Sem freio europeu para políticas econômicas populistas
Os rigorosos critérios de Maastricht foram flexibilizados desde a crise da covid-19. O novo quadro de governança econômica da zona do euro entrou em vigor recentemente, em 30 de abril deste ano. Os limites de déficit e endividamento público continuam valendo, mas as novas regras dão aos governos dos países-membros da UE mais liberdade para decidir como e em quanto tempo colocar suas contas em ordem.
Para Codogno, porém, isso pode não ser suficiente. “A França pode ser o primeiro país a ignorar deliberadamente as novas regras fiscais.”

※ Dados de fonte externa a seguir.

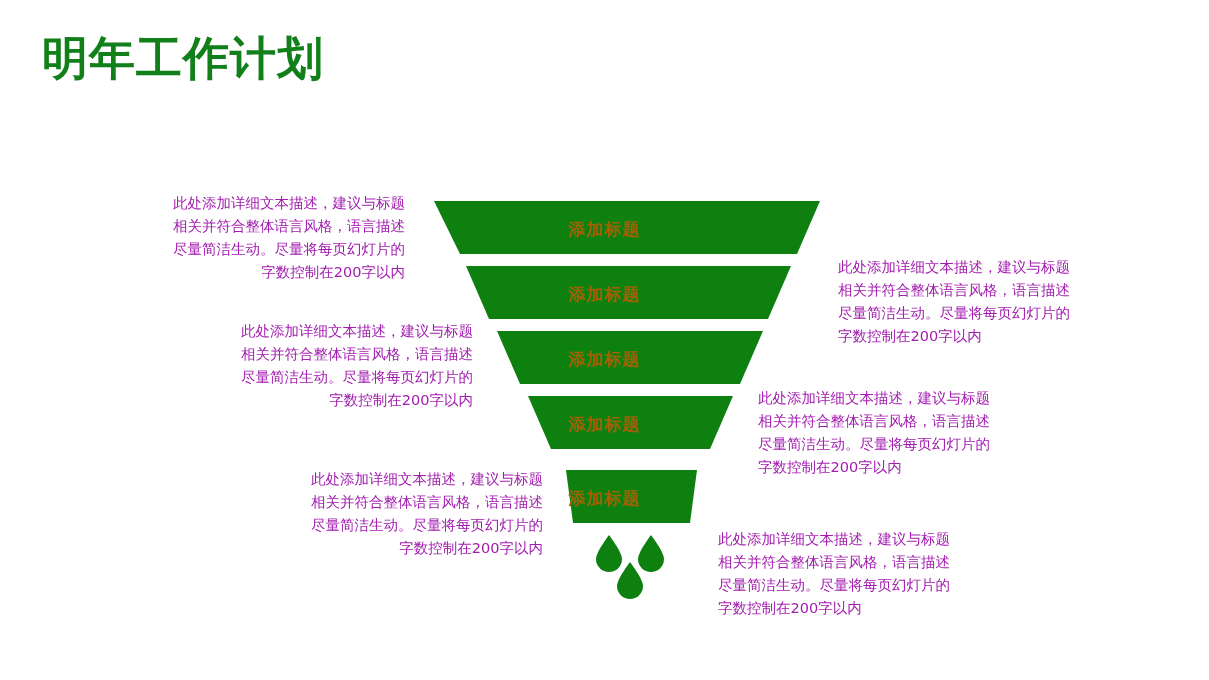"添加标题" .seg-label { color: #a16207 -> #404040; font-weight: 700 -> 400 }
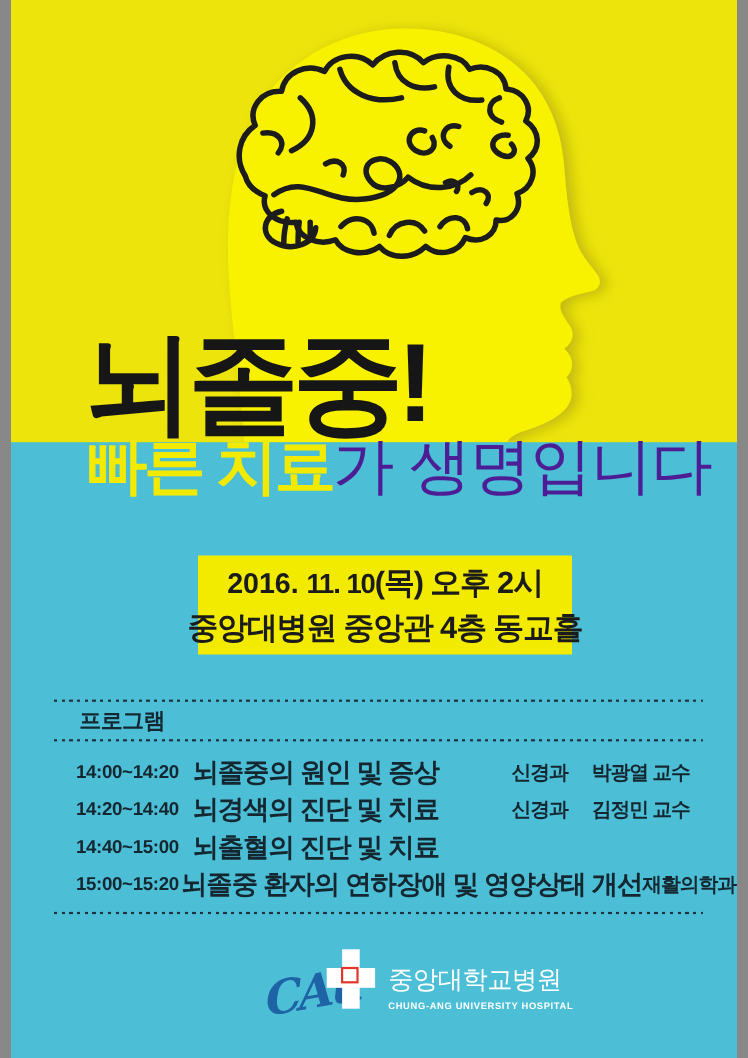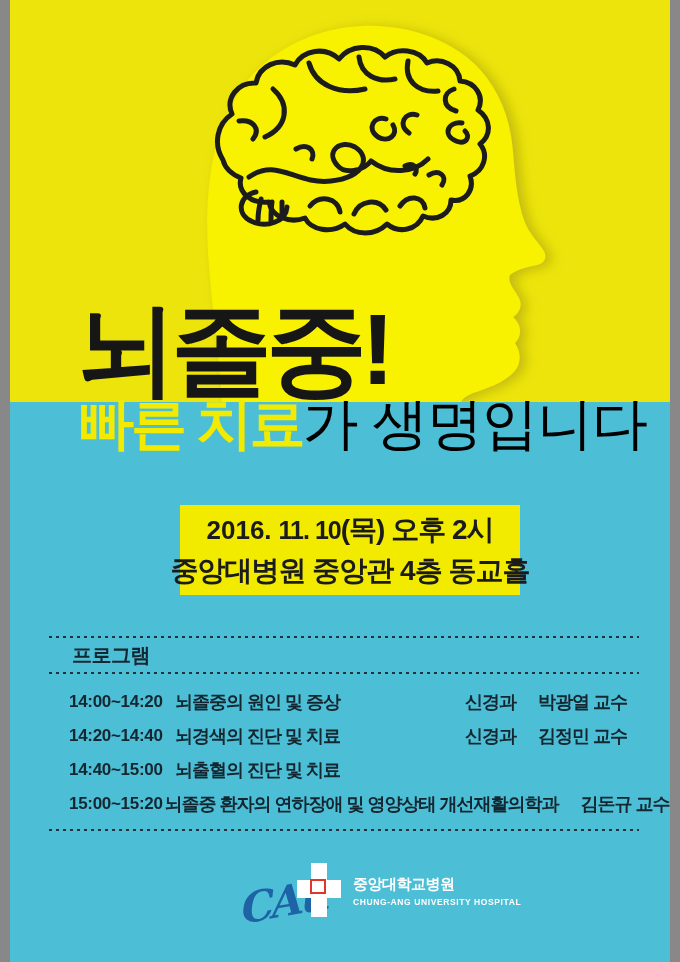"가 생명입니다" .sub-thin { color: #000000 -> #4c1d95 }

No passado, violações das regras de déficit ou endividamento por países a nível individual não acarretaram consequências significativas por parte da Comissão Europeia ou do Banco Central Europeu (BCE).
“Este é exatamente o problema em que o BCE se colocou cada vez mais nos últimos anos, ao dizer: ‘Estamos aqui para ajudar'”, critica Heinemann, do Centro Leibniz de Pesquisa Econômica Europeia.
O economista afirma que essa postura ajuda países encrencados em momentos de crise aguda, como a pandemia, mas argumenta que o BCE “não deve ser a instância que assegura a liquidez dos governos da zona do euro a qualquer custo – mesmo quando os problemas forem causados por políticas econômicas irracionais”. Insistir nessa postura, segundo Heinemann, “enviaria um sinal muito errado.”
O papel da Comissão Europeia
Para Heinemann, também a Comissão Europeia foi muitas vezes condescendente em relação a Estados endividados. Ele afirma que o papel central da instituição na fiscalização das regras de endividamento é uma falha estrutural da zona do euro.
O economista argumenta que, por ser o governo de fato do bloco, a Comissão não é adequada para agir como “juiz imparcial” sobre o endividamento de seus países-membros, “porque ela está sempre em uma posição de negociar com os Estados-membros e fazer acordos.”
Segundo ele, o ideal seria o Conselho Fiscal Europeu ter mais peso na supervisão das regras de endividamento. O órgão avalia se a Comissão Europeia está interpretando corretamente a situação financeira dos Estados-membros e aplicando corretamente o pacto de estabilidade – mas, politicamente, não tem poder de decisão.
“Mas se a Comissão Europeia continuar a desempenhar seu papel de forma tão politizada, preferindo acordos políticos a medidas rígidas, então eu vejo um futuro sombrio para o desenvolvimento da dívida na zona do euro”, afirma Heinemann.
Sem austeridade, endividados arriscam ganhar antipatia do resto da UE
Ao votarem em partidos populistas, Heinemann diz que é como se os franceses estivessem apostando numa transferência de renda forçada do Norte da Europa para os países endividados. “Esses eleitores estão dizendo: ‘Nós entendemos que a política que escolhemos na verdade não funciona, mas com ela podemos forçar transferências do Norte da Europa, e isso é muito melhor do que enfrentar medidas de austeridade aqui em casa.”
Para o economista, esse comportamento precisa ser barrado. “Caso contrário, teremos um problema massivo para a aceitação da União Europeia na Europa do Norte.”